8.3 Run It (Mock Mode)

Mock mode never calls external services. It uses the Mocks { ... } block in the same file.

tactus test code/chapter-07a/10-model-naive-bayes-imdb.tac --mock

You should see all three scenarios pass.

8.4 Train It (Real Model)

Training requires extra dependencies (datasets + scikit-learn). Install:

pip install "tactus[ml]"

Then train the model declared in the file:

tactus train code/chapter-07a/10-model-naive-bayes-imdb.tac --model imdb_nb

Training writes a versioned artifact to the registry under the model’s name (here: imdb_nb). Runtime reads from the registry when you call Model("imdb_nb").

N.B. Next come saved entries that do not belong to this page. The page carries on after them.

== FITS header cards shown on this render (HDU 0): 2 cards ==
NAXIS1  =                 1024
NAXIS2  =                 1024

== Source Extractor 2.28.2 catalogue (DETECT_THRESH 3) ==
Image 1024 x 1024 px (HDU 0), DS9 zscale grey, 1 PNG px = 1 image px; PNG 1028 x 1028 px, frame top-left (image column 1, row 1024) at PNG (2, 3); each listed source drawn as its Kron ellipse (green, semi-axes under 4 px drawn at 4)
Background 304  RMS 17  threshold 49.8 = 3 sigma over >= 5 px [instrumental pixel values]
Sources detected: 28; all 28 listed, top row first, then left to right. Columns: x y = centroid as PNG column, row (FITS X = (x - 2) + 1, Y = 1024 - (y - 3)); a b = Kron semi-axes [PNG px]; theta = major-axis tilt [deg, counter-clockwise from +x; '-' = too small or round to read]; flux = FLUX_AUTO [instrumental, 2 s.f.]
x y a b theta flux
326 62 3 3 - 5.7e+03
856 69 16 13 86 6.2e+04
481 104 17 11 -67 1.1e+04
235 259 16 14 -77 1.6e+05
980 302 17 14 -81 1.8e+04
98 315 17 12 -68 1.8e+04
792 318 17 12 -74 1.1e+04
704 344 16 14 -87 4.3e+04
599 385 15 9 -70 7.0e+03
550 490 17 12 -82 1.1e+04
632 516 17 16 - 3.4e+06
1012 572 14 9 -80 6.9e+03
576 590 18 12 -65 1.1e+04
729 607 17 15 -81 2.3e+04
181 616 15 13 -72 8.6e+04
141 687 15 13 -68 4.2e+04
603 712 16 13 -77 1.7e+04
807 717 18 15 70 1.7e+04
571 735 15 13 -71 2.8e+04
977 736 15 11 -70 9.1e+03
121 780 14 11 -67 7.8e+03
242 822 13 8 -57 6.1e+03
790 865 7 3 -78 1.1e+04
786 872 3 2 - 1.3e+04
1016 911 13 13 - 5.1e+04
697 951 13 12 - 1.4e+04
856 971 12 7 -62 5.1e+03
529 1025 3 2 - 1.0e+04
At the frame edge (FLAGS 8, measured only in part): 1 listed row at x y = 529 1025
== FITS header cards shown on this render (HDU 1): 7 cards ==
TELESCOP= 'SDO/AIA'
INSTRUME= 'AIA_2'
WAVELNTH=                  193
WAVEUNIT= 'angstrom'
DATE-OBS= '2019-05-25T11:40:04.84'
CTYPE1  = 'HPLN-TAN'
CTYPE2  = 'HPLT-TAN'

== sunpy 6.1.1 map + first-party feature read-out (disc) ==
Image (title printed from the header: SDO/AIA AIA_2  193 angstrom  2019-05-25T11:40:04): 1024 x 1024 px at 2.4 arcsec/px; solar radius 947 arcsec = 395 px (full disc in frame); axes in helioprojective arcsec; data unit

After training, run the real (non-mocked) test:

tactus test code/chapter-07a/10-model-naive-bayes-imdb.tac

8.5 Evaluate It (Optional)

If you want metrics (accuracy/precision/recall/F1) on the test split declared in Model.training.data:

tactus models evaluate code/chapter-07a/10-model-naive-bayes-imdb.tac --model imdb_nb

This does not re-train; it evaluates a registry-backed model version against the declared test data.